▶ [Your objective]
Please reproduce the part of the records that opens with the line containing "158: (139, 37)" and closes with the line containing "76: (201, 103)", switching "314" to "341" and leaving everything else unchanged.

(Dataset items)
——

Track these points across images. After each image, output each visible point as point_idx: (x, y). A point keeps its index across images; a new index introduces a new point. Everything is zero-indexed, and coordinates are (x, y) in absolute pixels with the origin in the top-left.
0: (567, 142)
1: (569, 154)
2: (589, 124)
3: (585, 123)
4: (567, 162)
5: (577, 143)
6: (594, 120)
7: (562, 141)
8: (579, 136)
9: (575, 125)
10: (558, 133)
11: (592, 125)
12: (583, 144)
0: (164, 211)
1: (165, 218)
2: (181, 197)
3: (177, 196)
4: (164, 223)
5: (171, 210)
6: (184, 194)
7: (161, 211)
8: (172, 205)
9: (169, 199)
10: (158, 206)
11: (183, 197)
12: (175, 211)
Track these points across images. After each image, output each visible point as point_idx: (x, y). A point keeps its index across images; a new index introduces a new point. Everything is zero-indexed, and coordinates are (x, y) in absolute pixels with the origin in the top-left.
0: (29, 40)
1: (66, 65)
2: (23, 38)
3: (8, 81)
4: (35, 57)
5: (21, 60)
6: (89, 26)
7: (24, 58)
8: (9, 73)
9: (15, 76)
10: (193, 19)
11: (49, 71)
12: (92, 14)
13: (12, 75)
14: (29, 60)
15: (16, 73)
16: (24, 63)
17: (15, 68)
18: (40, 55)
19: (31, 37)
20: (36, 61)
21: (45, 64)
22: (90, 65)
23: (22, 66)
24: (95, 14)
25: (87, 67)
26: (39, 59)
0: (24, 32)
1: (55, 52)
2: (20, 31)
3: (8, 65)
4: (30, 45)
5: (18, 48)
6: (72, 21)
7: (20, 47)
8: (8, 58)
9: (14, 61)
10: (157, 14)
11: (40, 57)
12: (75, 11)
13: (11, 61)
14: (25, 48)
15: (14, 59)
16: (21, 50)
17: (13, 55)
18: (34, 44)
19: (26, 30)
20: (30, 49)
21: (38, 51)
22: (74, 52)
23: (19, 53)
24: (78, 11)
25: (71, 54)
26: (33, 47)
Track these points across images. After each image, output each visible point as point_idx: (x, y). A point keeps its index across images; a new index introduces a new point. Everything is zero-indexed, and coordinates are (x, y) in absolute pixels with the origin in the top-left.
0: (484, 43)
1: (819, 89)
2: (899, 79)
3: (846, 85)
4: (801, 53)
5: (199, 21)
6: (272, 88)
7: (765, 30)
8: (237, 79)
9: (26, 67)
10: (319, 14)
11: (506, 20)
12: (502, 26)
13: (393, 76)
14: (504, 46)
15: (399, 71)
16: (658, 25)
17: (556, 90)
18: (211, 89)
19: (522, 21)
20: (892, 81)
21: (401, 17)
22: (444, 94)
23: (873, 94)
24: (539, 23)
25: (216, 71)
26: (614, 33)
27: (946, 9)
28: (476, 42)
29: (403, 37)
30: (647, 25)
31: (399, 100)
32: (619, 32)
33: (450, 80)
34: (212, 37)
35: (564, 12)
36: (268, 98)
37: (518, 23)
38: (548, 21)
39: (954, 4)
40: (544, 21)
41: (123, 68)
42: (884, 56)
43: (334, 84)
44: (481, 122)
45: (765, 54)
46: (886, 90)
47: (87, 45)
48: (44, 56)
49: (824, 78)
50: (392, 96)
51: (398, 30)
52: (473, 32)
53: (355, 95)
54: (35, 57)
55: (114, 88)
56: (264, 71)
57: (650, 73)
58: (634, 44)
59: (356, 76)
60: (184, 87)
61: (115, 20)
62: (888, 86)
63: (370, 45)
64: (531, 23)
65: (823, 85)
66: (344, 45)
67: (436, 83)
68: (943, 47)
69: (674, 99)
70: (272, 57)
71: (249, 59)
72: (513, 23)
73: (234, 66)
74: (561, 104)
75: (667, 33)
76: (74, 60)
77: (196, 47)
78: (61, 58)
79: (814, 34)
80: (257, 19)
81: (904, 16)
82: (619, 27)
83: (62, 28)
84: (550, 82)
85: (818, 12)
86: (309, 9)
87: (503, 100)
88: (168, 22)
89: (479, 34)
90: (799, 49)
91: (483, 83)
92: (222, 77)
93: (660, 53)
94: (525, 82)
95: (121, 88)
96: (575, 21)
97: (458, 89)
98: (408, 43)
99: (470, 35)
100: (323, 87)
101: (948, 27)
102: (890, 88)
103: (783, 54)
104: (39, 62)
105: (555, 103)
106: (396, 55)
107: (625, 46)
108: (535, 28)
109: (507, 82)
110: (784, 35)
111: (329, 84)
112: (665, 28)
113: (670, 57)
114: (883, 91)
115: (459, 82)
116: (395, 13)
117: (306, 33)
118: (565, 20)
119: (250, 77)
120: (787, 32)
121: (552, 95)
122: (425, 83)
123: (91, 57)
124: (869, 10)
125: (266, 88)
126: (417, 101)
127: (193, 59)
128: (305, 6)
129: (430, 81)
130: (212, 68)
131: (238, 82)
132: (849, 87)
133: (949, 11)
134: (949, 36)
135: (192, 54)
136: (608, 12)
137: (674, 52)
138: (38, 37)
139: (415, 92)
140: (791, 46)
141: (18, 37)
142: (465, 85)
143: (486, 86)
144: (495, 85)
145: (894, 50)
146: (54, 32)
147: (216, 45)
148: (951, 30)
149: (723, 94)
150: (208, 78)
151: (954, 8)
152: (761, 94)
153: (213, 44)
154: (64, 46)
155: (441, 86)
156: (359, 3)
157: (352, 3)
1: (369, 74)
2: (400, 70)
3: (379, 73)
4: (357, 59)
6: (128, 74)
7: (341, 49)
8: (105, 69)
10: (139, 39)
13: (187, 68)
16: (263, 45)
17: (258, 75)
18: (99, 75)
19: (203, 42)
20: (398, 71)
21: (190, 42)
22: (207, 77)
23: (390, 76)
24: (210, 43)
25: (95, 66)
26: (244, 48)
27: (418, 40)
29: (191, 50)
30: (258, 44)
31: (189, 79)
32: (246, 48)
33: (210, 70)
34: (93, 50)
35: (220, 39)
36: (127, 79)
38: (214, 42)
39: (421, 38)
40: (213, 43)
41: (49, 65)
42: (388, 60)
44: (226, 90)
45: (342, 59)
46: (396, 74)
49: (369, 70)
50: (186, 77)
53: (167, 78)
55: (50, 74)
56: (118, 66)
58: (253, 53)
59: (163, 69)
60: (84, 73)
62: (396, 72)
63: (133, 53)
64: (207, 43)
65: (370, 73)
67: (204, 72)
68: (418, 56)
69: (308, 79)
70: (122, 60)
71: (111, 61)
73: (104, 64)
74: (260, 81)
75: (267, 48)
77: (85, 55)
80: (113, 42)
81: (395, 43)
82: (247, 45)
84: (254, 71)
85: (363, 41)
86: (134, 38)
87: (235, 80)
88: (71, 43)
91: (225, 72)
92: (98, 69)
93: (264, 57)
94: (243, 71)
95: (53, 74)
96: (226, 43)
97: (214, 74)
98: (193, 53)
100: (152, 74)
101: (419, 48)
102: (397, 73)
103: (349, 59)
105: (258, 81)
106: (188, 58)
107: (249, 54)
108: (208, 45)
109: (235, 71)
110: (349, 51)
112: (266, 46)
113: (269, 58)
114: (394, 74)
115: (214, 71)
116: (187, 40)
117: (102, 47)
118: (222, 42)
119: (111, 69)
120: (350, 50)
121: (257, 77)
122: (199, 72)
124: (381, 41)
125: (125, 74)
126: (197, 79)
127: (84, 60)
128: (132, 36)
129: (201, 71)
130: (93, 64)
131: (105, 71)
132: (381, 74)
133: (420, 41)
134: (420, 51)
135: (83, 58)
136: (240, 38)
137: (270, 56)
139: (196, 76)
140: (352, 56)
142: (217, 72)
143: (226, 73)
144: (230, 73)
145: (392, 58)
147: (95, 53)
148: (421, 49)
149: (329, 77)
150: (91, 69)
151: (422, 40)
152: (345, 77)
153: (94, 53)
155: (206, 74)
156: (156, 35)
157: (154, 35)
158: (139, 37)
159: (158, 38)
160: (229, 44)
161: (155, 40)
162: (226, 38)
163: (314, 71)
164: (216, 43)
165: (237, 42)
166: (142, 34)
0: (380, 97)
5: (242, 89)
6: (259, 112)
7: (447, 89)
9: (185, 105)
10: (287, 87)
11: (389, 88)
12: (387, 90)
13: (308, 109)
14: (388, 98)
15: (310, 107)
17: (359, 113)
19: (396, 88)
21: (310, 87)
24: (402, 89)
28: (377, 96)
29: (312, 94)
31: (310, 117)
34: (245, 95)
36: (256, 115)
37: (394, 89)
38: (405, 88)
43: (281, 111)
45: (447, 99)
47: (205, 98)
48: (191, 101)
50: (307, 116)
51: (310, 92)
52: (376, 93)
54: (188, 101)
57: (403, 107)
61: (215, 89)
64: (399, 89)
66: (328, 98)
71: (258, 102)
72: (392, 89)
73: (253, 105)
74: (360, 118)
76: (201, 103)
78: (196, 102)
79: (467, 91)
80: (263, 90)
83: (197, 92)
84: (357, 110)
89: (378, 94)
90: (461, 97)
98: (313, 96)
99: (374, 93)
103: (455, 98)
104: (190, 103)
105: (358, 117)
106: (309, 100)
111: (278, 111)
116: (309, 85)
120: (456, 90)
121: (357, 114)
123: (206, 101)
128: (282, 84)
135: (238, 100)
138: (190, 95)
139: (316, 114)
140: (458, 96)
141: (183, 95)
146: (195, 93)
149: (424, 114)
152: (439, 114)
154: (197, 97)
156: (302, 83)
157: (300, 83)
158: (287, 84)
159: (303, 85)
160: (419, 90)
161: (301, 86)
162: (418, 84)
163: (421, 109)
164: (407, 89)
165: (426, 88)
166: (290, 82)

——

▶ [Output of the exercise]
158: (139, 37)
159: (158, 38)
160: (229, 44)
161: (155, 40)
162: (226, 38)
163: (341, 71)
164: (216, 43)
165: (237, 42)
166: (142, 34)
0: (380, 97)
5: (242, 89)
6: (259, 112)
7: (447, 89)
9: (185, 105)
10: (287, 87)
11: (389, 88)
12: (387, 90)
13: (308, 109)
14: (388, 98)
15: (310, 107)
17: (359, 113)
19: (396, 88)
21: (310, 87)
24: (402, 89)
28: (377, 96)
29: (312, 94)
31: (310, 117)
34: (245, 95)
36: (256, 115)
37: (394, 89)
38: (405, 88)
43: (281, 111)
45: (447, 99)
47: (205, 98)
48: (191, 101)
50: (307, 116)
51: (310, 92)
52: (376, 93)
54: (188, 101)
57: (403, 107)
61: (215, 89)
64: (399, 89)
66: (328, 98)
71: (258, 102)
72: (392, 89)
73: (253, 105)
74: (360, 118)
76: (201, 103)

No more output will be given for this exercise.